» **Text to read**:
....

Emilia Degen isn’t Jewish and Stangl’s aim isn’t a discussion of the usual victims. His goal is the depiction of an atmosphere, aggressively antisemitic and generally contemptuous of human dignity and rights. Like Andreas, Emilia is both physically and emotionally bruised by the events of the book. Unlike Andreas, she falls in love and her love is reciprocated. The man of her dreams is called Georg and her dreams of him, her pining for him are described in some of the most tender and beautiful prose I have had the pleasure of reading in weeks. Georg is a communist and although sex with him (as sex generally appears to be in the book) is a dirty and hurtful affair, their time together saves Emilia from Andreas’ kind of despair, although she isn’t any stronger than he is. Emilia and Andreas both are intellectually impotent and both are either unsuccessful or dissatisfied with sex or matters that concern their bodies in general. Her story, just like his, is mostly told in the present tense, but while his story makes only infrequent use of the future tense, her story contains several significant chapters written in the future tense. History, in Stangl’s book, isn’t that which was, but it’s “Was Kommt”, which can be translated as “that which comes”. And what comes is the darkest period in European history, and much more. Andreas’ present, for example, lies in Emilia’s future and the book makes ample use of this fact by brilliantly opposing one and the other.
In Emilia’s present, Antisemitism is rampant, and fear hovers like a thick cloud over Vienna. It is in the same Vienna, several decades later and in a very similar atmosphere that we encounter Andreas. In his present, the chancellor of Austria is Bruno Kreisky, a Jew who survived the Third Reich by fleeing the Nazis. Isn’t that a significant change? But, as a discussion with Andreas’ grandmother demonstrates, Antisemitism is still rampant, and traces of the 1930s are still in the air. Four ministers of Kreisky’s cabinet had a Nazi past and Kreisky’s actions, whether attacking, without a shred of proof, Simon Wiesenthal as a Gestapo collaborator, or, indeed, Thomas Bernhard for the aforementioned play Heldenplatz, carry more than a strong whiff of the past. This continuity that any look in the history books suggests, is expanded upon by Stangl, who uses the city of Vienna as a canvas whereon he projects his ideas. The extensive use of concrete and well known locations in Vienna suggests an understanding of places in Guy Debord’s sense of a psychogeography. The increasingly dreamlike and confused meanderings of the protagonists near the end reminded me, personally, of Debord’s concept of the “Dérive”. The resulting drift appears to bring Emilia and Andreas closer together, as objects of history rather than its subjects.

....

» **Given material**:

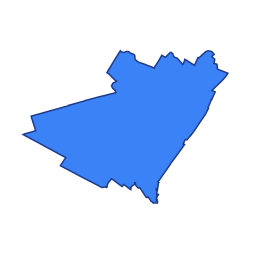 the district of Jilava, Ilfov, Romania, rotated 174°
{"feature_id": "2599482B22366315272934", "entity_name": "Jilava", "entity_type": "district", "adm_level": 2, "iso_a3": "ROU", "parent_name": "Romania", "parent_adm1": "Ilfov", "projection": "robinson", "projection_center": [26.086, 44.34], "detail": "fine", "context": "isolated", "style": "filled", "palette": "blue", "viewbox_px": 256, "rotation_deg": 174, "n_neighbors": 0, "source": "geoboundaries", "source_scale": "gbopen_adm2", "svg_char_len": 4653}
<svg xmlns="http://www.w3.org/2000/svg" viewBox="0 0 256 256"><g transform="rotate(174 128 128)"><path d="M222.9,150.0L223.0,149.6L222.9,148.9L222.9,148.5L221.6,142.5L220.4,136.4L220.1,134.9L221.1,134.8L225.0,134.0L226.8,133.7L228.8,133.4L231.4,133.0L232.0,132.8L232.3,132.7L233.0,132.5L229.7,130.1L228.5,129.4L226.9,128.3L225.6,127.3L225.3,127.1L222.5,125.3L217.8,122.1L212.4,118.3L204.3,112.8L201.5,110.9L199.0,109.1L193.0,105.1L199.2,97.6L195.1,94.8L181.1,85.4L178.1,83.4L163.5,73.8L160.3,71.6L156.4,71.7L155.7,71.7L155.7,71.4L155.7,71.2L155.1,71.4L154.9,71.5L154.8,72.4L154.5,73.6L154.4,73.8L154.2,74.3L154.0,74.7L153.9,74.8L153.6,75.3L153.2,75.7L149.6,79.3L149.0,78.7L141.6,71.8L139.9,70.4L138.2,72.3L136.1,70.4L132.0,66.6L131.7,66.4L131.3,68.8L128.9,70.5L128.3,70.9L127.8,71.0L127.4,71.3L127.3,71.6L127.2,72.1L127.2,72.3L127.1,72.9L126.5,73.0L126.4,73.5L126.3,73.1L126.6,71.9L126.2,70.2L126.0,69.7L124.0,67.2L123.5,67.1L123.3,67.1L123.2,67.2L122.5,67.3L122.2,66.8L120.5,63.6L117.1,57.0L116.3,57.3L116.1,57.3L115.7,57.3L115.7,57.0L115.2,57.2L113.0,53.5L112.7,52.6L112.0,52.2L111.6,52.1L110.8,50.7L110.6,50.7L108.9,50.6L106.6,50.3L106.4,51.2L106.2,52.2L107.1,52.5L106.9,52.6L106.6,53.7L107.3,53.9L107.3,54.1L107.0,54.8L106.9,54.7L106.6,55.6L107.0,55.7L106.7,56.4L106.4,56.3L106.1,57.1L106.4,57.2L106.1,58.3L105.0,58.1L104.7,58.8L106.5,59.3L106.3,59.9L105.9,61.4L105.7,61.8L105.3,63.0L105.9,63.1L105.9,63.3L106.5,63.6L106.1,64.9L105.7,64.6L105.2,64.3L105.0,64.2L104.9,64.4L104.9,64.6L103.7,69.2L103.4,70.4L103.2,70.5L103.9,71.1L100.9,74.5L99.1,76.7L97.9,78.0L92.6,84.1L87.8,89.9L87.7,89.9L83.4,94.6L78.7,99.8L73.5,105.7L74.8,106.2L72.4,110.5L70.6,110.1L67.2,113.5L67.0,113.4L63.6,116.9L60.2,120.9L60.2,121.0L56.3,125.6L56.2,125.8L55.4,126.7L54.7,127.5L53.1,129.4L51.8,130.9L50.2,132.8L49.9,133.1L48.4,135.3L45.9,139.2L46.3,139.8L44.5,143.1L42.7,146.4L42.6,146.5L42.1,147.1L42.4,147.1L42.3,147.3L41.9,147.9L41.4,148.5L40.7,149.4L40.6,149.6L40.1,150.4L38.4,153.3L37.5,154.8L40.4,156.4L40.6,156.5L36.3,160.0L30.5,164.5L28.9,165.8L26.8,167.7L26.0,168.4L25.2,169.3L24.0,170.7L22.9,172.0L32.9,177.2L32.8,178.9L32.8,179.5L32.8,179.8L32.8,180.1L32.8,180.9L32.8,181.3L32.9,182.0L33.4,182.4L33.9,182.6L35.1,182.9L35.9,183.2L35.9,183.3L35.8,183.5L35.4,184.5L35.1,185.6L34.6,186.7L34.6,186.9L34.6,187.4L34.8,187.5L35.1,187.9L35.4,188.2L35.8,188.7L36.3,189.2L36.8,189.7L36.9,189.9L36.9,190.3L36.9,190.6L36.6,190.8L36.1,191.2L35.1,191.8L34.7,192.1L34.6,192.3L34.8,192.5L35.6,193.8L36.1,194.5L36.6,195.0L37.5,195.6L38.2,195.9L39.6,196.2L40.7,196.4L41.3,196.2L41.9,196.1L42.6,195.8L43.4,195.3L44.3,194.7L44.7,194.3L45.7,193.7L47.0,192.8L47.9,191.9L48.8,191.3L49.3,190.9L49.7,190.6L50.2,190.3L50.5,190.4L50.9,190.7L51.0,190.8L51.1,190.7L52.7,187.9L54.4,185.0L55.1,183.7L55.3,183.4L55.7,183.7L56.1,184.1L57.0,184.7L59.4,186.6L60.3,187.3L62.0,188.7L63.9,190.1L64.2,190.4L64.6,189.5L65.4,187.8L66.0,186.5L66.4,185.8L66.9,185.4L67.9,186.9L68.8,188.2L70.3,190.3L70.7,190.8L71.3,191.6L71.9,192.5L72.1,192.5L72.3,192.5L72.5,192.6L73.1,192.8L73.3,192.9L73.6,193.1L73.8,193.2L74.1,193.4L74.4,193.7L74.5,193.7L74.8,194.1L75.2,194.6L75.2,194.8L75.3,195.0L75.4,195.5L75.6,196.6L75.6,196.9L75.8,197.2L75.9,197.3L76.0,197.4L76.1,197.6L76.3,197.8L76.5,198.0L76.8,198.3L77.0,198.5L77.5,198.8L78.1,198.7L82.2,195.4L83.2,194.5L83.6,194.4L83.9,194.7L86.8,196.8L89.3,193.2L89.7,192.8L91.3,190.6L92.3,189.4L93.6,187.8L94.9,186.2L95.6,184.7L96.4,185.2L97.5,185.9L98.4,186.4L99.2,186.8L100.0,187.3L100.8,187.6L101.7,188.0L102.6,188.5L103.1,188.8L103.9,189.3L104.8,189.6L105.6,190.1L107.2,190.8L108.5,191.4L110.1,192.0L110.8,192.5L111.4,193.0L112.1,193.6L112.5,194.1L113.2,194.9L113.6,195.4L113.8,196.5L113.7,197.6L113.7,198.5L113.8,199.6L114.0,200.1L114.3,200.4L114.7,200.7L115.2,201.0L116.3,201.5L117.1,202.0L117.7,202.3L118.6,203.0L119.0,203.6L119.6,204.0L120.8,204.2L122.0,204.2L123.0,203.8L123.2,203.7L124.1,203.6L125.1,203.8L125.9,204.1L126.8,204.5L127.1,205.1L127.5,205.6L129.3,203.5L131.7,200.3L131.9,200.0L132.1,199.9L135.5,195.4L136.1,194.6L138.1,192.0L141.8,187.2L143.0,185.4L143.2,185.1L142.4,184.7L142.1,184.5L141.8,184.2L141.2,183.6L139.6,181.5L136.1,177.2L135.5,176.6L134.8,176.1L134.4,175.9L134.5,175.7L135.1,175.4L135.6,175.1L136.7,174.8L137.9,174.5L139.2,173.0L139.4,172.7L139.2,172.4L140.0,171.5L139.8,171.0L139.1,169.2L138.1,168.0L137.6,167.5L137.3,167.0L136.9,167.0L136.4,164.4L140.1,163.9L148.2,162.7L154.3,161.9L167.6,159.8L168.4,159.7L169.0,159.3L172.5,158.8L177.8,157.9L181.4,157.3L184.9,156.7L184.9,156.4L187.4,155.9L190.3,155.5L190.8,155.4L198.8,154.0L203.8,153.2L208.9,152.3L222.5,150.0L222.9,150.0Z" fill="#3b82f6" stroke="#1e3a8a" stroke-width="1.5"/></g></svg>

....

» **What is being asked**:
Return the full review of Stangl's novel above, word for word.

» **Completed task**:
Emilia Degen isn’t Jewish and Stangl’s aim isn’t a discussion of the usual victims. His goal is the depiction of an atmosphere, aggressively antisemitic and generally contemptuous of human dignity and rights. Like Andreas, Emilia is both physically and emotionally bruised by the events of the book. Unlike Andreas, she falls in love and her love is reciprocated. The man of her dreams is called Georg and her dreams of him, her pining for him are described in some of the most tender and beautiful prose I have had the pleasure of reading in weeks. Georg is a communist and although sex with him (as sex generally appears to be in the book) is a dirty and hurtful affair, their time together saves Emilia from Andreas’ kind of despair, although she isn’t any stronger than he is. Emilia and Andreas both are intellectually impotent and both are either unsuccessful or dissatisfied with sex or matters that concern their bodies in general. Her story, just like his, is mostly told in the present tense, but while his story makes only infrequent use of the future tense, her story contains several significant chapters written in the future tense. History, in Stangl’s book, isn’t that which was, but it’s “Was Kommt”, which can be translated as “that which comes”. And what comes is the darkest period in European history, and much more. Andreas’ present, for example, lies in Emilia’s future and the book makes ample use of this fact by brilliantly opposing one and the other.
In Emilia’s present, Antisemitism is rampant, and fear hovers like a thick cloud over Vienna. It is in the same Vienna, several decades later and in a very similar atmosphere that we encounter Andreas. In his present, the chancellor of Austria is Bruno Kreisky, a Jew who survived the Third Reich by fleeing the Nazis. Isn’t that a significant change? But, as a discussion with Andreas’ grandmother demonstrates, Antisemitism is still rampant, and traces of the 1930s are still in the air. Four ministers of Kreisky’s cabinet had a Nazi past and Kreisky’s actions, whether attacking, without a shred of proof, Simon Wiesenthal as a Gestapo collaborator, or, indeed, Thomas Bernhard for the aforementioned play Heldenplatz, carry more than a strong whiff of the past. This continuity that any look in the history books suggests, is expanded upon by Stangl, who uses the city of Vienna as a canvas whereon he projects his ideas. The extensive use of concrete and well known locations in Vienna suggests an understanding of places in Guy Debord’s sense of a psychogeography. The increasingly dreamlike and confused meanderings of the protagonists near the end reminded me, personally, of Debord’s concept of the “Dérive”. The resulting drift appears to bring Emilia and Andreas closer together, as objects of history rather than its subjects.